**** Supplied information ****

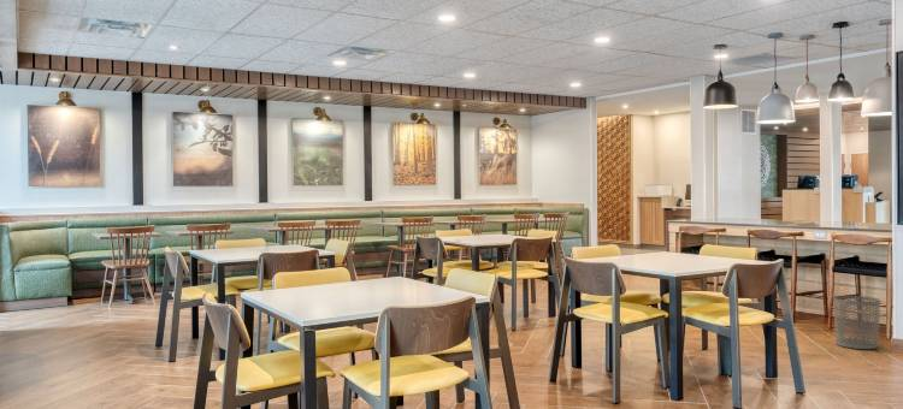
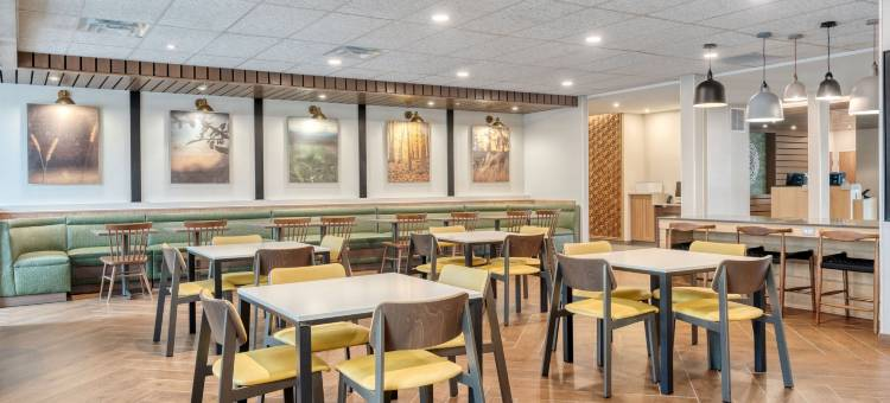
- waste bin [832,295,881,350]
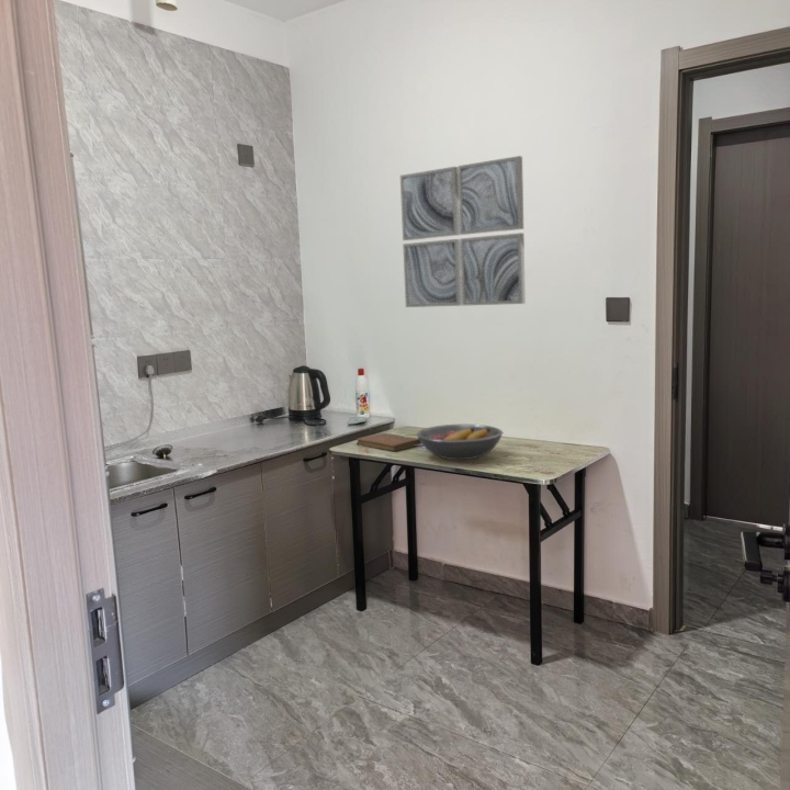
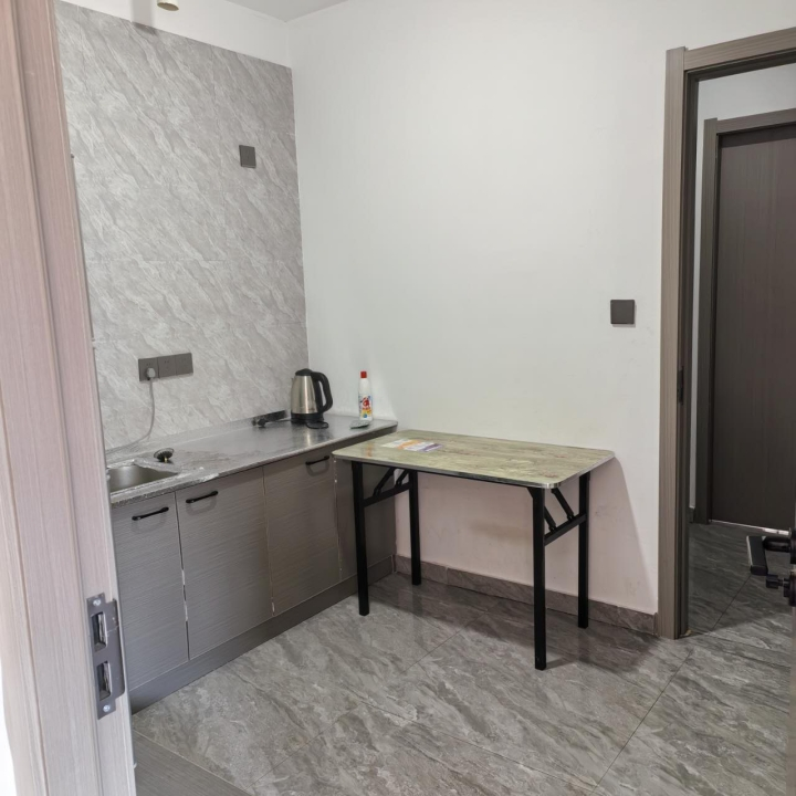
- fruit bowl [416,424,504,461]
- notebook [356,432,422,452]
- wall art [399,155,527,308]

****

When you copy the listing above, reproduce every line exactly and skip the images.

- waste bin [832,295,881,350]
- fruit bowl [416,424,504,461]
- notebook [356,432,422,452]
- wall art [399,155,527,308]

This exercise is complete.